*** EXCERPTED PASSAGE ***

Like before, you can use the get_pres_items method to retrieve the presented items:

egg.get_pres_items()
0 1 2 3
Subject List
0 0 cat bat hat goat
1 zoo donkey zebra horse

The stimulus features can be accessed by calling the get_pres_features method:

egg.get_pres_features()
0 1 2 3
Subject List
0 0 {'category': 'animal', 'word_length': 3, 'star... {'category': 'object', 'word_length': 3, 'star... {'category': 'object', 'word_length': 3, 'star... {'category': 'animal', 'word_length': 4, 'star...
1 {'category': 'place', 'word_length': 3, 'start... {'category': 'animal', 'word_length': 6, 'star... {'category': 'animal', 'word_length': 5, 'star... {'category': 'animal', 'word_length': 5, 'star...

*** End of EXCERPTED PASSAGE ***
*** INPUT DATA ***

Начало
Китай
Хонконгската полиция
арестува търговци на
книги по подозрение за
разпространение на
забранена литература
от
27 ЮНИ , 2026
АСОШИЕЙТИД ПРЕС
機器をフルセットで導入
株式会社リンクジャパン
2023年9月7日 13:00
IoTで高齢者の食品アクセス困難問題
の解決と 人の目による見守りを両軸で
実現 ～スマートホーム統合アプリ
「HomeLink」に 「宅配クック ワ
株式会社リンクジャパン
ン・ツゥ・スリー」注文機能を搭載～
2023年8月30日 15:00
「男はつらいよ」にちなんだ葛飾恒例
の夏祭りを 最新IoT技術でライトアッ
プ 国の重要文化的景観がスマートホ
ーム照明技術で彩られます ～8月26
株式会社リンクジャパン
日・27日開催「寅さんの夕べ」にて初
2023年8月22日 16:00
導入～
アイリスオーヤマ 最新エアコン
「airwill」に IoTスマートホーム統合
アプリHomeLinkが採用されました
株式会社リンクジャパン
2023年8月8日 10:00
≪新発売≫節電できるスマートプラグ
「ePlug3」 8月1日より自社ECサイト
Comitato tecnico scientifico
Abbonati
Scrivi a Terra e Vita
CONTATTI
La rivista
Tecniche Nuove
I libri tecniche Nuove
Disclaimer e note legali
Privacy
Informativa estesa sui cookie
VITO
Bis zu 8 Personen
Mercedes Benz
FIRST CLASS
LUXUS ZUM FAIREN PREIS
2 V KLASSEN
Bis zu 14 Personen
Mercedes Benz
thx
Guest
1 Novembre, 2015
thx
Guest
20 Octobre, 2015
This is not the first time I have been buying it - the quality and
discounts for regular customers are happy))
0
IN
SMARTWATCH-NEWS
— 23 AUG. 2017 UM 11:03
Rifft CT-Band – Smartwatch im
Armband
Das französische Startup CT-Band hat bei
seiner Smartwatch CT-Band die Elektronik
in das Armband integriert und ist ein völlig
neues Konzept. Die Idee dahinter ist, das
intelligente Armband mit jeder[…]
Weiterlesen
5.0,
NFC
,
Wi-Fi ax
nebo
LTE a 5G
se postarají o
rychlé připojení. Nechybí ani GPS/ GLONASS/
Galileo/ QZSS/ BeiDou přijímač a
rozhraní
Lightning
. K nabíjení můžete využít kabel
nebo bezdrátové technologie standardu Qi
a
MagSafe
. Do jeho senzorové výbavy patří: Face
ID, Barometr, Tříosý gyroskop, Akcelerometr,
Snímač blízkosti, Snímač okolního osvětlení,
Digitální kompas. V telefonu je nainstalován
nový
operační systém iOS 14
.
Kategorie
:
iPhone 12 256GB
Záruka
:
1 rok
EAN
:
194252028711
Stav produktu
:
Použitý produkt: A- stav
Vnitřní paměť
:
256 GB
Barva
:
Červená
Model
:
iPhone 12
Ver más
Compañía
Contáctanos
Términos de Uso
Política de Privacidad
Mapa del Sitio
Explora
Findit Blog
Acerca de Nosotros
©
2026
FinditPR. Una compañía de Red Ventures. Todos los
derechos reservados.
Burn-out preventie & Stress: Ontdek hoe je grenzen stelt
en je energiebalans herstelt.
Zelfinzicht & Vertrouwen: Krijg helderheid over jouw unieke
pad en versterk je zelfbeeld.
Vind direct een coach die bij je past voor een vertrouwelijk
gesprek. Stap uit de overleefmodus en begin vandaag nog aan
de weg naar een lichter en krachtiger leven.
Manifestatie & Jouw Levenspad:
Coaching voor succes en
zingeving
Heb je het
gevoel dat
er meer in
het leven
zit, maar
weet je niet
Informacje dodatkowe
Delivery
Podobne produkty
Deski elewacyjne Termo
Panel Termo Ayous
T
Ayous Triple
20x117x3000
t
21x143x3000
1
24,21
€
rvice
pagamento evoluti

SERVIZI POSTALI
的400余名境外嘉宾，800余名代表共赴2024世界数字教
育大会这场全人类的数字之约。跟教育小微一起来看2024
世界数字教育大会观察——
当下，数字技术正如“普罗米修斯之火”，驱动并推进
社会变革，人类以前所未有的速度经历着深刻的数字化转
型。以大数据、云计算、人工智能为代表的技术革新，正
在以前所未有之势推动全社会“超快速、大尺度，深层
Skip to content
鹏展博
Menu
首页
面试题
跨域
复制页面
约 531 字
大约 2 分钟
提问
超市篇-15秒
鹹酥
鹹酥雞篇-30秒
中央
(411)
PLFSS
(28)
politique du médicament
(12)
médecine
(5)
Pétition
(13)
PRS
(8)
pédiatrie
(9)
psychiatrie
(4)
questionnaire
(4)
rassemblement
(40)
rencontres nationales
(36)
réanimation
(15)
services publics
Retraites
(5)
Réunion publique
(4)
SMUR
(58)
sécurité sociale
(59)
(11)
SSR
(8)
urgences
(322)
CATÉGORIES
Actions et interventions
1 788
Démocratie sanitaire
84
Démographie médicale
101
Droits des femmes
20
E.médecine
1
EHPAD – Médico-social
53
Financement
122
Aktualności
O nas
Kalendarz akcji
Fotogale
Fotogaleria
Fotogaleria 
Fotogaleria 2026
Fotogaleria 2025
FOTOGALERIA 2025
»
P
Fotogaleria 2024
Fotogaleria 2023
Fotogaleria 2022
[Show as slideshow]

*** End of INPUT DATA ***

● **EXERCISE TASKS**
1. Reproduce the excerpt on retrieving presented items between "egg.get_pres_items()" and "egg.get_pres_features()", inclusive, swapping "donkey" for "camel".
2. Answer the following questions on the excerpt on retrieving presented items.
(a) Which method retrieves the presented items?
(b) Which method provides access to the stimulus features?
(c) In the first row of the feature output, what category is shown for the first item?
3. Extend the excerpt on retrieving presented items, beginning after its final line.
The listing comes from an unrelated source.

● **WRITTEN RESPONSES**
1.
egg.get_pres_items()
0 1 2 3
Subject List
0 0 cat bat hat goat
1 zoo camel zebra horse

The stimulus features can be accessed by calling the get_pres_features method:

egg.get_pres_features()

2.
(a) get_pres_items
(b) get_pres_features
(c) animal

3.
Defining custom distance functions for the stimulus feature dimensions

As described in the fingerprint tutorial, the features data structure is used to estimate how subjects cluster their recall responses with respect to the features of the encoded stimuli. Briefly, these estimates are derived by computing the similarity of neighboring recall words along each feature dimension. For example, if you recall “dog”, and then the next word you recall is “cat”, your clustering by category score would increase because the two recalled words are in the same category. Similarly, if after you recall “cat” you recall the word “can”, your clustering by starting letter score would increase, since both words share the first letter “c”. This logic can be extended to any number of feature dimensions.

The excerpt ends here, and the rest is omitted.